Sunday night. Merely two nights ago. What were you doing? Were you watching “Entourage,” in which each main character continued to act exactly like they always do, and all plot was eschewed in the favor of hot girls on jet skis? Or maybe you watched “Mad Men,” the best show on television. (Even Chuck Klosterman thinks so.) Or that irrelevant show-thing where that British dude offended a bunch of virgins? Riveting!

Or maybe you, like so many others, saw what I saw — the superhuman Bears beat the living bejeesus out of the confused, scared little mamby-pambies called the Indianapolis Colts. Let me check … yep. This really happened. I can’t stress that enough.

Of course, the Bears deserve to relish their victory. They played well. And they proved the “haterz” all wrong. Usually, a win is a win, and a team with high expectations goes back to business the next day. Not the Bears:

“Wrong, wrong, wrong,” Kreutz repeated, chuckling. He didn’t specify exactly what he was referring to. But then, he didn’t have to, did he? The persistent doubt perturbed the Bears.
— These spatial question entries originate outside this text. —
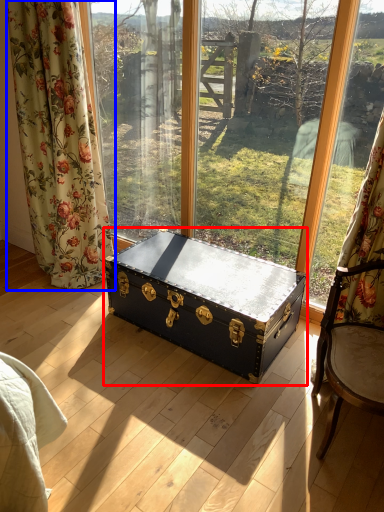
Question: Which point is closer to the camera, table (highlighted by a red box) or curtain (highlighted by a blue box)?

Choices:
 (A) table
 (B) curtain

Answer: (A)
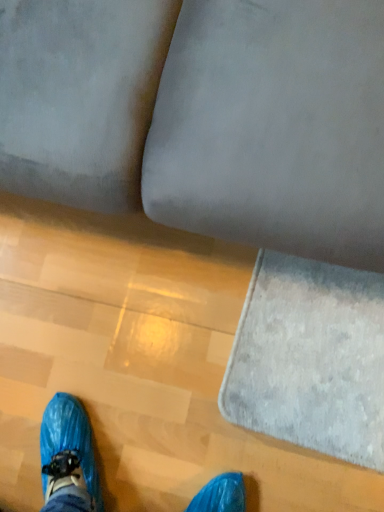
I want to click on velvet gray couch at center, so click(x=204, y=116).

Describe the element at coordinates (204, 116) in the screenshot. I see `velvet gray couch at center` at that location.

You are a GUI agent. You are given a task and a screenshot of the screen. Output one action in this format:
    pyautogui.click(x=<x>, y=<y>)
    Task: Click on the white fluffy mat at lower right
    The width and height of the screenshot is (384, 512).
    Given the screenshot: What is the action you would take?
    pyautogui.click(x=310, y=358)

What do you see at coordinates (310, 358) in the screenshot? I see `white fluffy mat at lower right` at bounding box center [310, 358].

Find the location of `velvet gray couch at center`. velvet gray couch at center is located at coordinates (204, 116).

Consider the image. Visually, is velvet gray couch at center positioned to the left or to the right of white fluffy mat at lower right?

velvet gray couch at center is to the left of white fluffy mat at lower right.

Which object is closer to the camera, velvet gray couch at center or white fluffy mat at lower right?

velvet gray couch at center.

Does point (280, 161) come in front of point (261, 402)?

Yes, point (280, 161) is closer to viewer.

From the image's perspective, does velvet gray couch at center appear higher than white fluffy mat at lower right?

Indeed, from the image's perspective, velvet gray couch at center is shown above white fluffy mat at lower right.

From a real-world perspective, is velvet gray couch at center physically located above or below white fluffy mat at lower right?

velvet gray couch at center is situated higher than white fluffy mat at lower right in the real world.

Between velvet gray couch at center and white fluffy mat at lower right, which one has smaller width?

With smaller width is white fluffy mat at lower right.

Does velvet gray couch at center have a greater height compared to white fluffy mat at lower right?

Correct, velvet gray couch at center is much taller as white fluffy mat at lower right.

Which of these two, velvet gray couch at center or white fluffy mat at lower right, is bigger?

Bigger between the two is velvet gray couch at center.

Would you say white fluffy mat at lower right is part of velvet gray couch at center's contents?

Actually, white fluffy mat at lower right is outside velvet gray couch at center.

Are velvet gray couch at center and white fluffy mat at lower right located far from each other?

No.

Could you tell me if velvet gray couch at center is turned towards white fluffy mat at lower right?

Yes, velvet gray couch at center is turned towards white fluffy mat at lower right.

Can you tell me how much velvet gray couch at center and white fluffy mat at lower right differ in facing direction?

There is a 3.07-degree angle between the facing directions of velvet gray couch at center and white fluffy mat at lower right.

Identify the location of studio couch that is above the white fluffy mat at lower right (from a real-world perspective). Image resolution: width=384 pixels, height=512 pixels. (204, 116).

Based on their positions, is white fluffy mat at lower right located to the left or right of velvet gray couch at center?

In the image, white fluffy mat at lower right appears on the right side of velvet gray couch at center.

Is white fluffy mat at lower right in front of or behind velvet gray couch at center in the image?

Clearly, white fluffy mat at lower right is behind velvet gray couch at center.

Is point (343, 321) closer to camera compared to point (256, 155)?

No, it is not.

Looking at this image, from the image's perspective, does white fluffy mat at lower right appear higher than velvet gray couch at center?

No.

From a real-world perspective, is white fluffy mat at lower right physically above velvet gray couch at center?

Actually, white fluffy mat at lower right is physically below velvet gray couch at center in the real world.

Which object is wider, white fluffy mat at lower right or velvet gray couch at center?

Wider between the two is velvet gray couch at center.

In the scene shown: Considering the sizes of objects white fluffy mat at lower right and velvet gray couch at center in the image provided, who is shorter, white fluffy mat at lower right or velvet gray couch at center?

white fluffy mat at lower right is shorter.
Tommie Harris, the subject of a column last week quoting an NFL doctor as saying Harris had the body of a 35-year-old, gave a hint at how much when he tapped my arm during an interview of another player. “Guess my 35-year-old knee held up today!” Harris snarled. “Y’all are not jumping on our bandwagon [now],” Harris said to nobody in particular. “It’s full.”

Wheeee! One win! Let’s all freak out and gloat all day Monday and make David Haugh’s job even more unenviable! We’re 1-0! We’re 1-0!

Of course, Haugh bails the team out with the standard “we know it’s just one game” stuff from Kreutz later in the column, just before the Bears can play the underdog card for the bajillionth time:

As old and tired as the no-respect act feels to longtime observers, it works for the Bears. Doubt is fuel, especially for a defense full of proud veterans who felt disrespected. That foundation never formed a year ago, but the way the Bears tackled and pursued against the Colts illustrated an urgency missing during the Super Bowl hangover season.

For once, I just want the Bears to be good. And as part of that, I would like them to know they’re good, and to know the fans know they’re good, so that every time they beat a team with an injured quarterback they don’t think they shocked the world. I don’t ask for much.